- Theatrical release poster
- Directed by: Syafiq Yusof; Abhilash Chandra;
- Screenplay by: Abhilash Chandra; Ghazwan Tomasi; Ayam Fared; Ashraf Modee Zain;
- Produced by: Abhilash Chandra; Syamin Yusof;
- Starring: Sharnaaz Ahmad; Shukri Yahaya; Syafiq Kyle; Syazwan Zulkifly; Amelia Henderson; Wan Hanafi Su; Zamarul Hisham;
- Cinematography: Nicholas Chin
- Edited by: Abhilash Chandra; Daniel Mahamad; Syafiq Yusof;
- Music by: Ricky Lionardi
- Production company: Skop Productions
- Distributed by: Primeworks Studios; CBI Pictures;
- Release date: 10 April 2025 (Malaysia);
- Running time: 130 minutes
- Country: Malaysia
- Language: Malay
- Budget: RM 7 million
- Box office: RM 80 million

= Blood Brothers (2025 film) =

Blood Brothers: Dragon Embers (Note: Also known as Blood Brothers: Fury of the Dragon for Netflix releases.) (Malay: Blood Brothers: Bara Naga) is a 2025 Malaysian Malay-language action thriller film directed by Syafiq Yusof and Abhilash Chandra, starring Sharnaaz Ahmad, Shukri Yahaya, Syafiq Kyle, Syazwan Zulkifly, Amelia Henderson, Wan Hanafi Su, and Zamarul Hisham. The film was released in cinemas on 10 April 2025 to commemorate the 40th anniversary of Skop Productions.

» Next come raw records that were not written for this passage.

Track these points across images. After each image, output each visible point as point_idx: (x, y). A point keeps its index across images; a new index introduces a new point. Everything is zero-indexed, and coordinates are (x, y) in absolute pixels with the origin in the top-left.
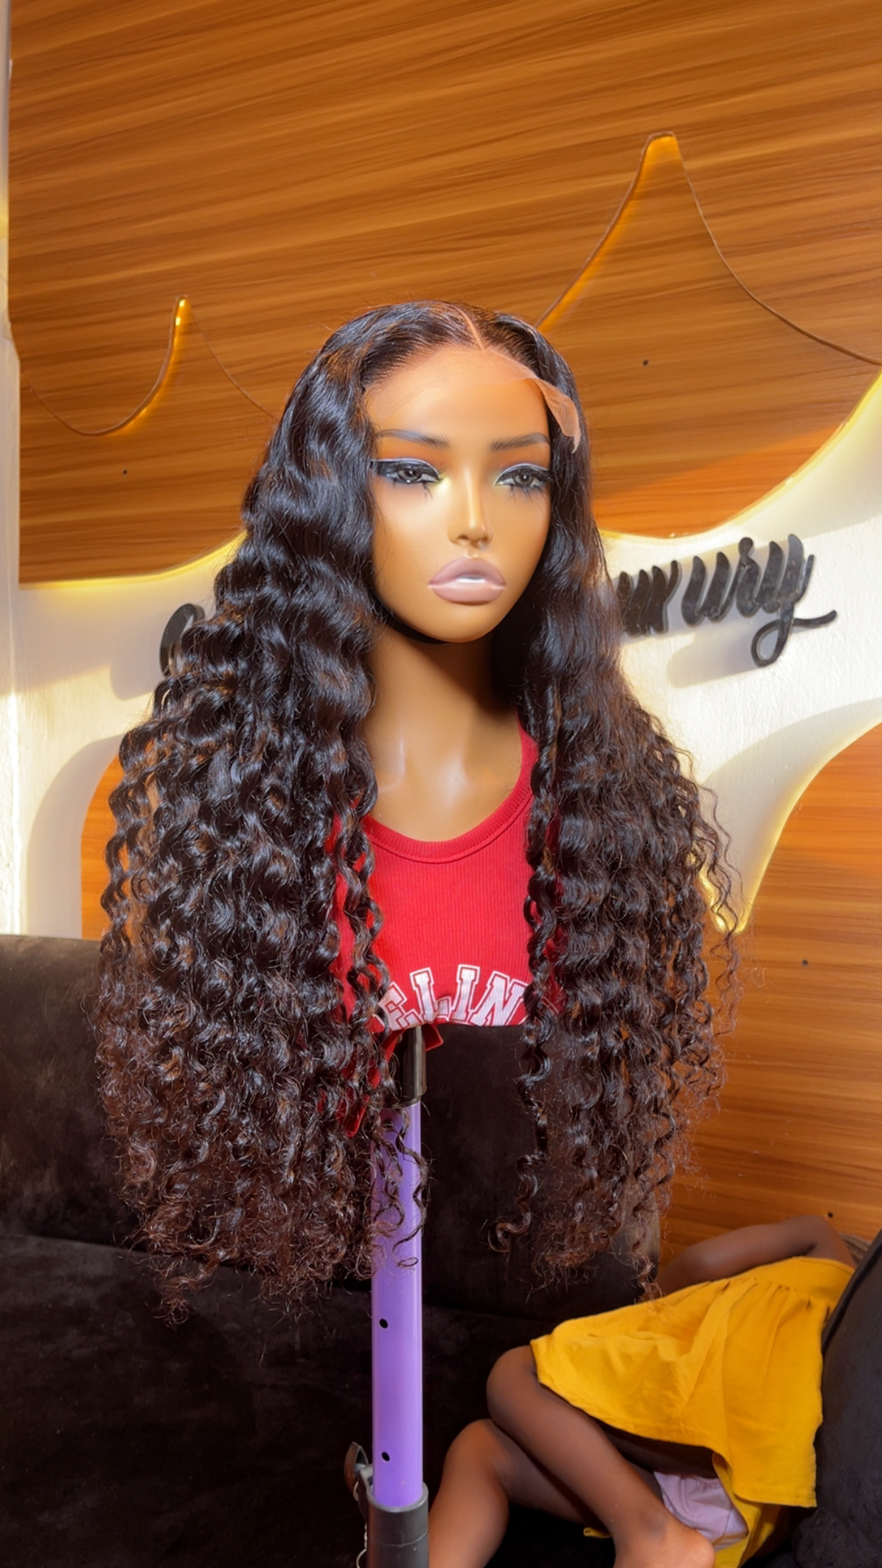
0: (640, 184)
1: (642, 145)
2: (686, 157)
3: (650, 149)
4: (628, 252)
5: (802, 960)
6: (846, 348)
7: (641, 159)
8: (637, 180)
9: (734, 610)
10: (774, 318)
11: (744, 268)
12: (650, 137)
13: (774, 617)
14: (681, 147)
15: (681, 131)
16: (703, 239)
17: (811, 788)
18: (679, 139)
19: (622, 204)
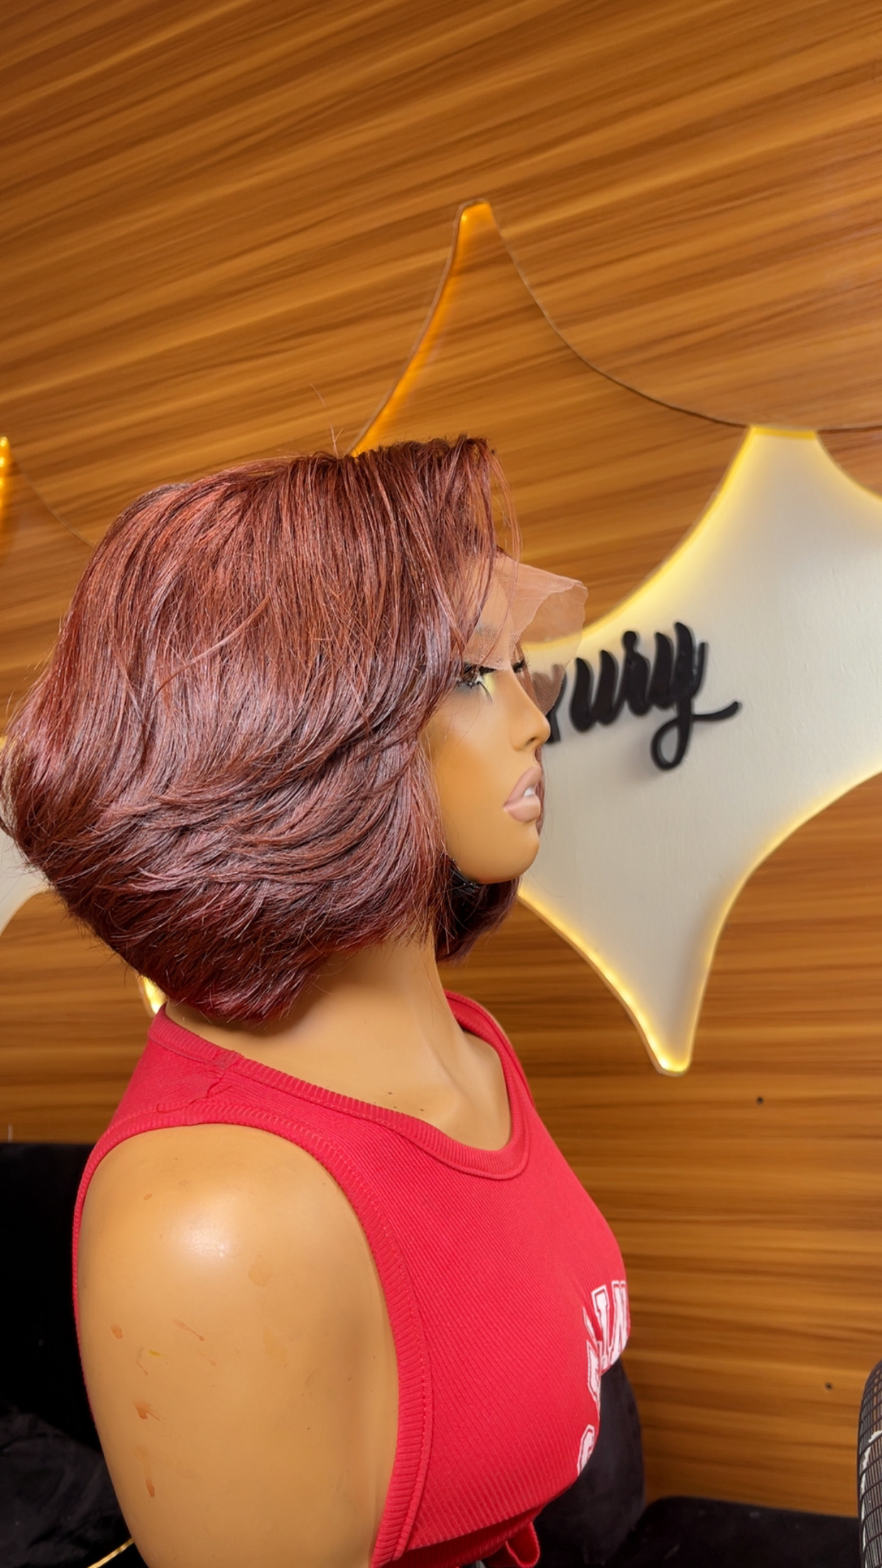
0: (459, 258)
1: (452, 218)
2: (503, 223)
3: (464, 218)
4: (458, 332)
5: (755, 1097)
6: (703, 413)
7: (454, 234)
8: (454, 255)
9: (626, 710)
10: (619, 388)
11: (580, 337)
12: (462, 206)
13: (671, 713)
14: (495, 214)
15: (494, 196)
16: (533, 311)
17: (739, 902)
18: (492, 205)
19: (441, 285)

The film received positive reviews from critics who praised action, acting, direction and cinematography but criticize the plot, twist and lack of character development. It grossed over 80 million at the box office against its 7 million budget, making it the second highest grossing local film in Malaysia after Mat Kilau. A sequel is reportedly in development.

== Cast ==
- Sharnaaz Ahmad as Ghaz
- Shukri Yahaya as Fadlan
- Syafiq Kyle as Ariff
- Syazwan Zulkifly as Jaki
- Amelia Henderson as Sheila
- Wan Hanafi Su as Dato Zul
- Zamarul Hisham as DSP Adlin
- Dini Schatzmann as Daniel
- Andy Teh as Pablo
- Irfan Zaini as Malik
- Tracie Sinidol as Mira
- Amir Nafis as Amir
- Jovi Heng as Bos Johnny
- Ray Dapdap as Bos Sam
- Mikael Noah as Adi
- Ayam Fared as Ayam
- Hushairy Hussein as Ayah Mus
- Tong Bing Yu as Madam Rita
- Razib Salimin as Sham
- Anthony Stephen as Bos Ram
- Qaid Aqwa as Young Fadlan

== Reception ==
=== Box office ===

Blood Brothers: Bara Naga opened to strong commercial success. The film grossed RM9.2 million within its first two days of release, including previews. By the third day, earnings had reached RM14.9 million, surpassing its RM7 million production budget. After four days, the film accumulated RM21 million, making it one of the highest-grossing Malaysian films of 2025.

===Home media===
Blood Brothers: Bara Naga was released on Netflix on August 10, 2025

==Novelization==
A novelization by Dr. Anwar Fazal and Amshida Ahmad Rani was published by WhiteCoat Group on May 23, 2025.

==Future==
Following its phenomenal success, Abhilash stated that a sequel was in development, during fan meet at GSC Nu Sentral, with the title Blood Brothers 2: Perang Naga.